● Task objective: Find each line in the material below that contains the word "DeSantis", and copy every such line in full.

(Extracted records begins)

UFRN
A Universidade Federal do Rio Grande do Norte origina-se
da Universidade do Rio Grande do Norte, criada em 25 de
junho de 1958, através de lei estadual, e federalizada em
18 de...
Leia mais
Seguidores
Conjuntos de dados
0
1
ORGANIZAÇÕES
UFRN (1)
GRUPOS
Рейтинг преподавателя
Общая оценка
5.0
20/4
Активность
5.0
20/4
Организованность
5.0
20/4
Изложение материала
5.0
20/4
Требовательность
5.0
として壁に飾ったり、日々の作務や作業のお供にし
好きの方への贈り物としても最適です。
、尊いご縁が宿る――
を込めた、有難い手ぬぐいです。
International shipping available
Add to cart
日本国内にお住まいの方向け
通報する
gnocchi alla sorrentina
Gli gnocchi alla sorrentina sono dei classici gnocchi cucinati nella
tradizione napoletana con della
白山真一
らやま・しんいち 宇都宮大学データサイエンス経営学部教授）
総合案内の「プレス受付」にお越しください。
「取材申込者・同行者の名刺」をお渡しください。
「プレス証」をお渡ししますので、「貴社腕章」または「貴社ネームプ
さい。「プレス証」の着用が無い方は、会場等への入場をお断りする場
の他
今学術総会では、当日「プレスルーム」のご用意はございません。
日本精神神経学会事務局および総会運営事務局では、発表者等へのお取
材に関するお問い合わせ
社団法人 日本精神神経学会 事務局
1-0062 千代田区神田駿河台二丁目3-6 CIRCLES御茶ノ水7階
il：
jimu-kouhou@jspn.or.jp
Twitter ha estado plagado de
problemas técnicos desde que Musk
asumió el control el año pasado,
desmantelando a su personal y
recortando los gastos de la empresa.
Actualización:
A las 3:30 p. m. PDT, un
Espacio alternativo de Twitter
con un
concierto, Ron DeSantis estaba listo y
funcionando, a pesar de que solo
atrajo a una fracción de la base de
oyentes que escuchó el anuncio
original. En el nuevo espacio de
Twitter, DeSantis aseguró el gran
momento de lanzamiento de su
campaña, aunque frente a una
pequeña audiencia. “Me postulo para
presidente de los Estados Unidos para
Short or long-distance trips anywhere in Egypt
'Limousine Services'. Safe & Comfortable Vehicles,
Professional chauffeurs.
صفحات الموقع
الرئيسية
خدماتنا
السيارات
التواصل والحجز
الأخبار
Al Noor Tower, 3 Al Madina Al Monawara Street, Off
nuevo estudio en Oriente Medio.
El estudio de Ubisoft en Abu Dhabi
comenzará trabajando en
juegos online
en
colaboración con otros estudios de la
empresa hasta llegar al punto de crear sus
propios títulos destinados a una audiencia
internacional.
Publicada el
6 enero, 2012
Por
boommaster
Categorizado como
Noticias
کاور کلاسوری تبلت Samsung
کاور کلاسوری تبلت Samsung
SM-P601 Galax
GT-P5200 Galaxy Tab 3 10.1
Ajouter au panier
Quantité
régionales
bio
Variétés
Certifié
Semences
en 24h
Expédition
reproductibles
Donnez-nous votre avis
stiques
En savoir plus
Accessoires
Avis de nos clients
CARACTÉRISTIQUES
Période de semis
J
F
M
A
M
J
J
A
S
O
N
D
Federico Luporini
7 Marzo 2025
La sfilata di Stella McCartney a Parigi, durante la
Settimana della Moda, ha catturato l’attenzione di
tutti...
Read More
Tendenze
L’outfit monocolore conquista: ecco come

(Extracted records ends)

● Solution for this problem:
concierto, Ron DeSantis estaba listo y
Twitter, DeSantis aseguró el gran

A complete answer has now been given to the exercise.